BRIEF
Starting with the line that contains "left hip: (59, 83, 5)" and going on through the end of the records, copy those lines with "knee" changed to "knee joint" and everything else unchanged.

(Collected data)
* * *

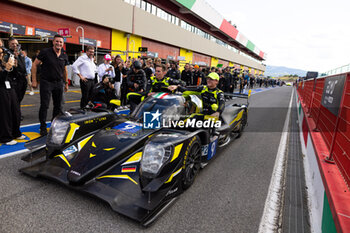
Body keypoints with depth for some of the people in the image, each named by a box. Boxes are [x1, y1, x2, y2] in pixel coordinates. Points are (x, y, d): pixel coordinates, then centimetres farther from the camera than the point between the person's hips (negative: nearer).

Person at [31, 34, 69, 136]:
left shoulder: (64, 56, 8)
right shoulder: (45, 52, -6)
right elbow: (34, 65, -4)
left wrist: (66, 83, 17)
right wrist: (34, 80, -8)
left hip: (59, 83, 5)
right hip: (46, 82, -4)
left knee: (58, 106, 10)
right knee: (44, 106, -3)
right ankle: (43, 127, 8)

* * *

PROBLEM SOLUTION
left hip: (59, 83, 5)
right hip: (46, 82, -4)
left knee joint: (58, 106, 10)
right knee joint: (44, 106, -3)
right ankle: (43, 127, 8)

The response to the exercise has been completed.